Late last evening, Microsoft revealed that it will be acquiring Nokia's Devices & Services division, along with licensing its patents and mapping service. Among the details was one lesser-proclaimed reality -- Nokia's CEO Stephen Elop will be stepping down from his position and taking up one within Microsoft, making him an "internal candidate" as a possible replacement to Microsoft CEO Ballmer.

Such a move will put Elop into an executive position within Microsoft, making him head of the company's mobile devices division and overseer of all things ranging from Windows Phone to the Surface to the Xbox One. As for Julie Larson-Green, who is currently executive vice president of the division, she will begin reporting to Elop when the business shuffle takes place.

This move won't be unfamiliar ground for Elop, however, who worked as Microsoft's Business division president before heading over to Nokia. The transition follows on the heels of rumors that Elop could perhaps replace current CEO Ballmer, who will be stepping down. Ballmer has stated that the Nokia acquisition was about devices and strategies, not the CEO change, but that Elop knew what was going on before the announcement was made public.

The current Microsoft CEO then went on to say that with Elop's migration back under Microsoft's wing, "Stephen will go from external [candidate] to internal.

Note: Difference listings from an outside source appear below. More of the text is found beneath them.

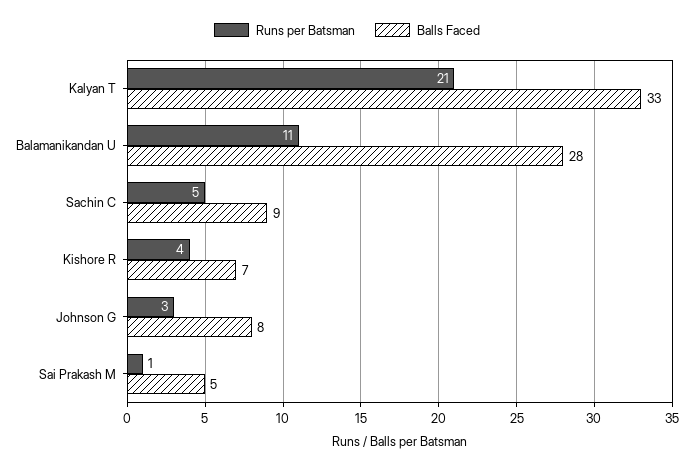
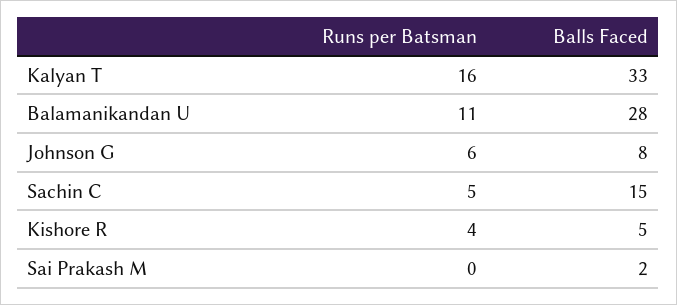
Runs per Batsman, Kalyan T: 21 -> 16
Balls Faced, Sachin C: 9 -> 15
Balls Faced, Kishore R: 7 -> 5
Runs per Batsman, Johnson G: 3 -> 6
Runs per Batsman, Sai Prakash M: 1 -> 0
Balls Faced, Sai Prakash M: 5 -> 2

The board will continue [to consider] all appropriate candidates through that process." Such a transition -- and Elop's history, particularly with the company -- certainly puts him in a desirable place for the position.

The purchase is taking place for 5.44 billion Euros, a combination of 3.79 billion for the Devices & Services Business and 1.65 billion for licensing of its patents. The deal is expected to be finalized in the first quarter of next year, with 32,000-ish workers under that particular business being transferred to under Microsoft's title.